*** Block opens ***
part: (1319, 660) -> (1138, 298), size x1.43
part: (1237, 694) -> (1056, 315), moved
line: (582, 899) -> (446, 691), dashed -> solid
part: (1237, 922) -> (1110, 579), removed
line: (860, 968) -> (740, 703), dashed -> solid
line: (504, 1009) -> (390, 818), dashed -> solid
*** Block closes ***
*** Block opens ***
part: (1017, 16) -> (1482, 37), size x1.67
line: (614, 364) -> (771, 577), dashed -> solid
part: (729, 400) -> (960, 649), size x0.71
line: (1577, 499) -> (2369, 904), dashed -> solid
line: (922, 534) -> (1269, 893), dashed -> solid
*** Block closes ***
*** Block opens ***
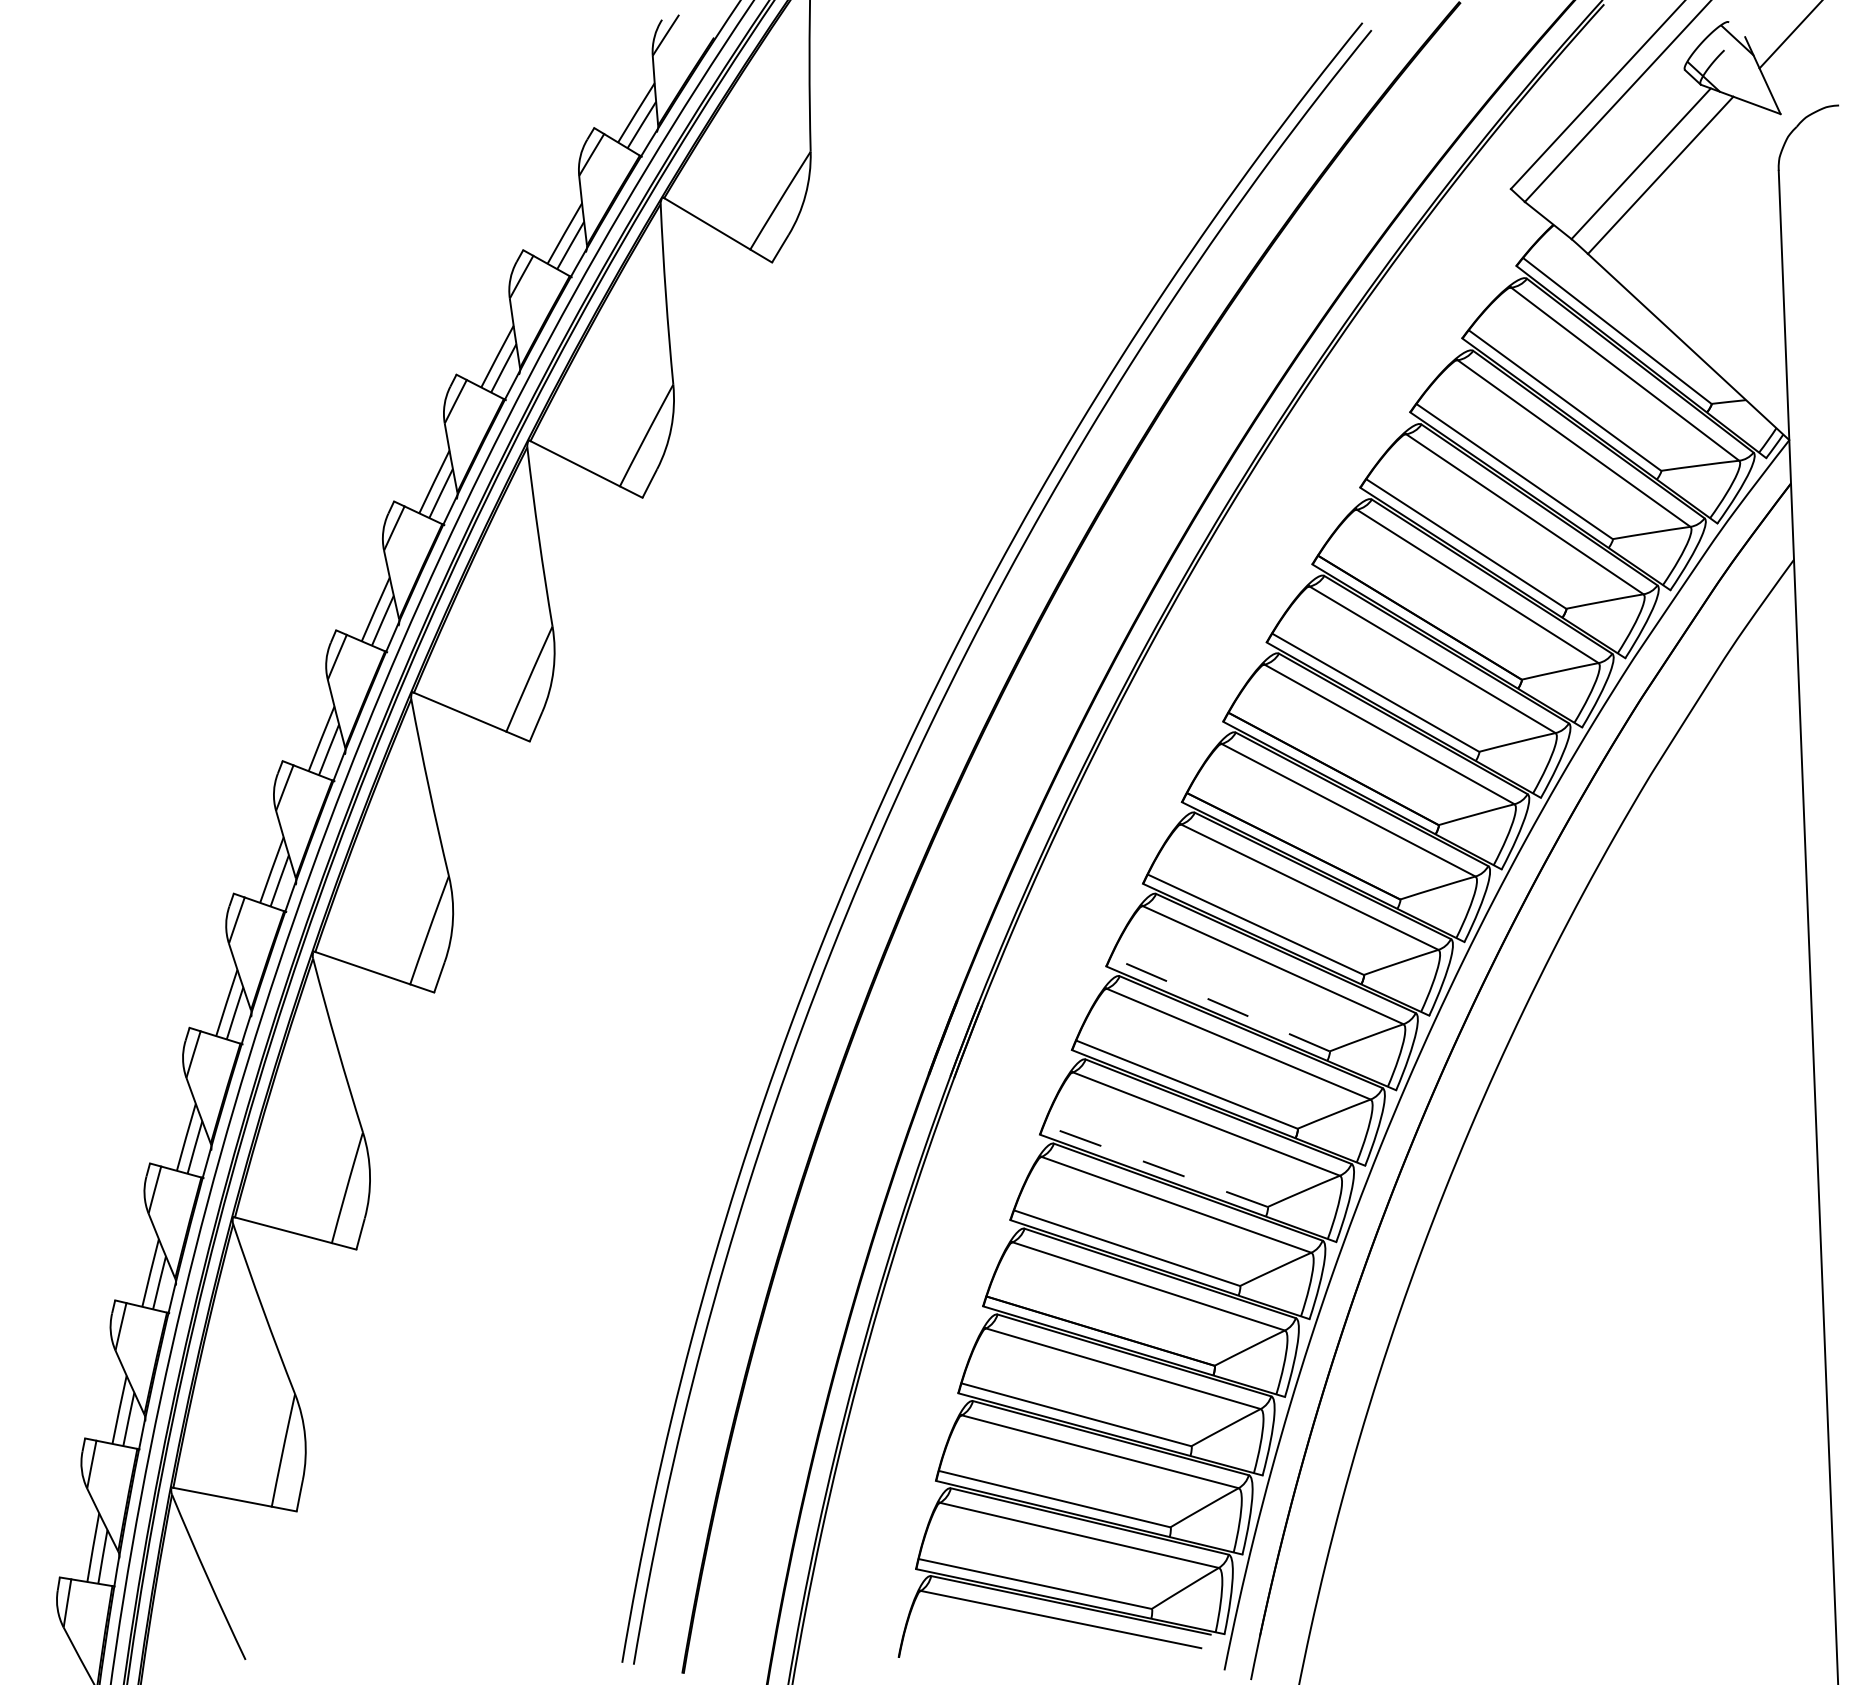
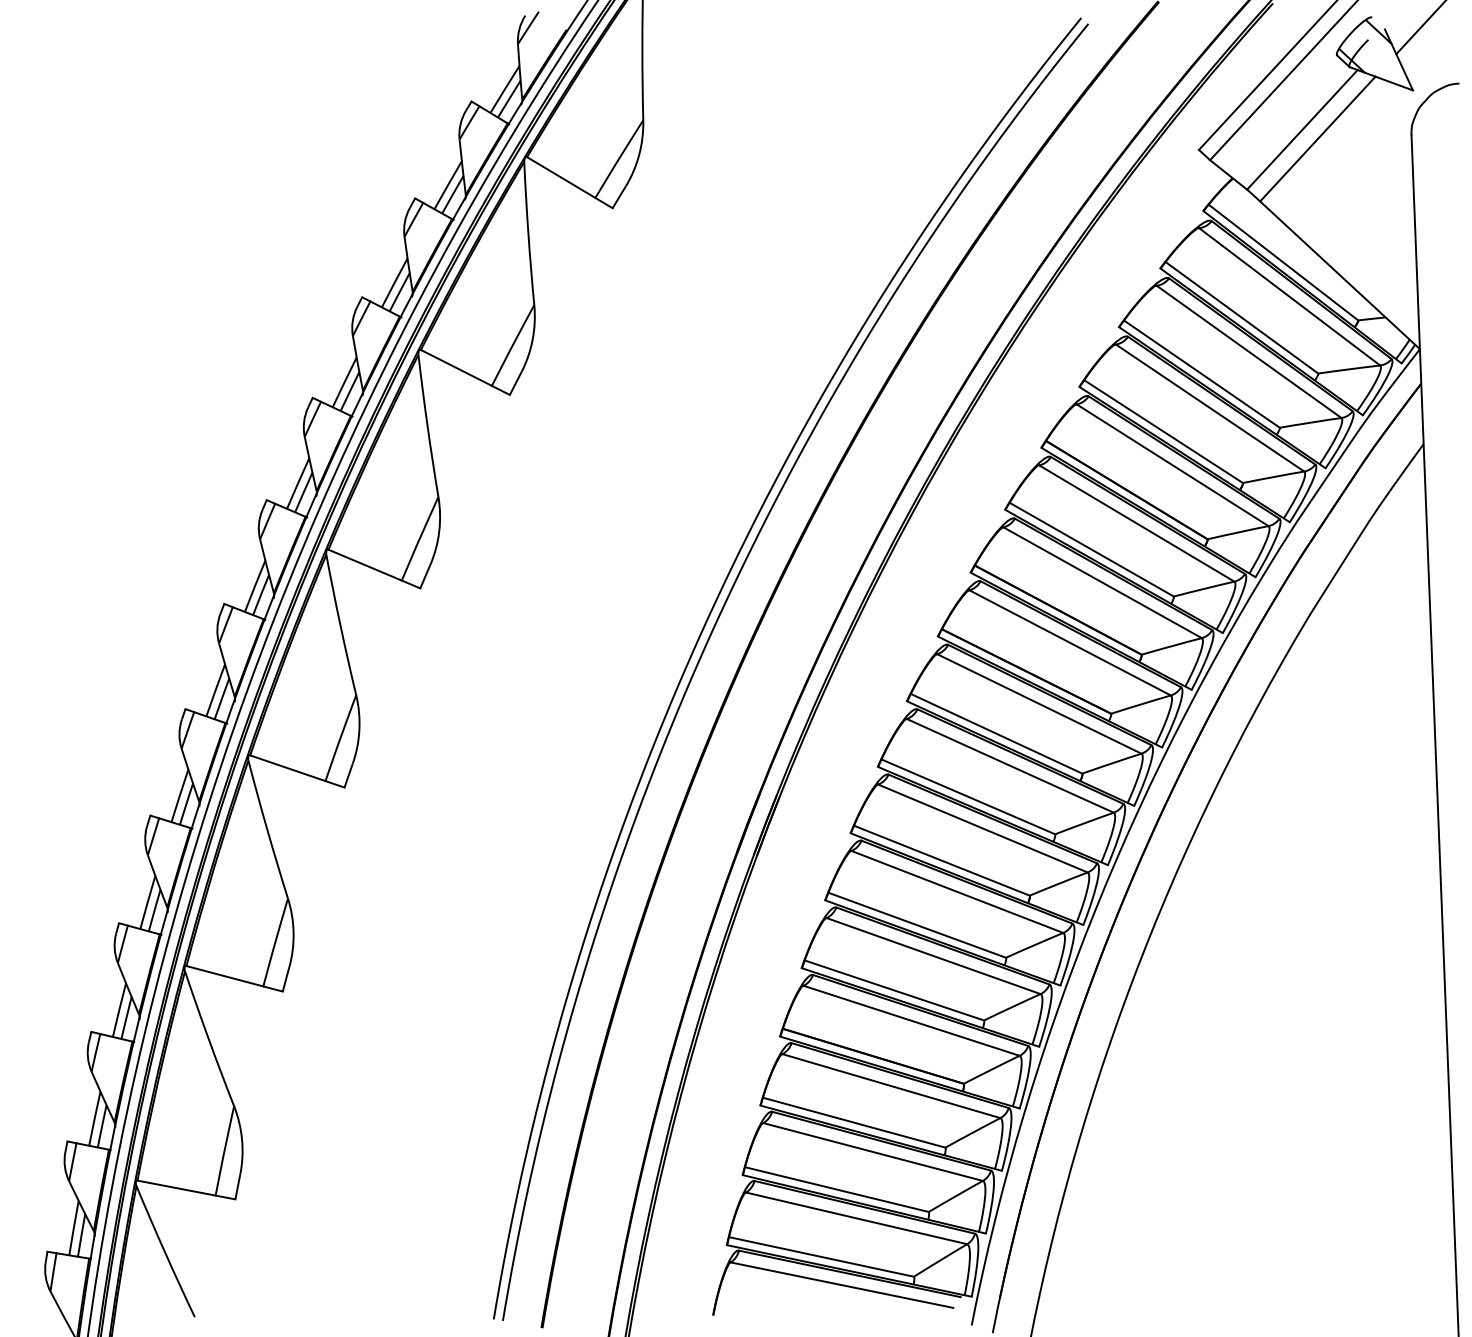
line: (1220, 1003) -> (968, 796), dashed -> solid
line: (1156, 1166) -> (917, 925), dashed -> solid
*** Block closes ***
Work order —
Return exactly the lines above from the line that has "line: (614, 364)" through the line that has "line: (922, 534)", inclusive, and nothing else.

Result of the task —
line: (614, 364) -> (771, 577), dashed -> solid
part: (729, 400) -> (960, 649), size x0.71
line: (1577, 499) -> (2369, 904), dashed -> solid
line: (922, 534) -> (1269, 893), dashed -> solid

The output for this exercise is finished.